== TASK OBJECTIVE ==
Output all of the data below exactly as given.

== SUPPLIED RECORDS ==
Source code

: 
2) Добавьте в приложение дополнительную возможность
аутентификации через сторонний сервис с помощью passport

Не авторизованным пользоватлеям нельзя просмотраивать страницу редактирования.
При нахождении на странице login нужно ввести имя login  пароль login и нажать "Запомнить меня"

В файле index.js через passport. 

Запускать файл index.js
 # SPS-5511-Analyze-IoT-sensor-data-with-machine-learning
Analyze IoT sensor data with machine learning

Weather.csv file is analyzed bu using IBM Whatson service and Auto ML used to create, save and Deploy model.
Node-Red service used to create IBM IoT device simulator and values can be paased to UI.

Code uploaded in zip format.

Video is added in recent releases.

== SOLUTION TO THIS PROBLEM ==
Source code

: 
2) Добавьте в приложение дополнительную возможность
аутентификации через сторонний сервис с помощью passport

Не авторизованным пользоватлеям нельзя просмотраивать страницу редактирования.
При нахождении на странице login нужно ввести имя login  пароль login и нажать "Запомнить меня"

В файле index.js через passport. 

Запускать файл index.js
 # SPS-5511-Analyze-IoT-sensor-data-with-machine-learning
Analyze IoT sensor data with machine learning

Weather.csv file is analyzed bu using IBM Whatson service and Auto ML used to create, save and Deploy model.
Node-Red service used to create IBM IoT device simulator and values can be paased to UI.

Code uploaded in zip format.

Video is added in recent releases.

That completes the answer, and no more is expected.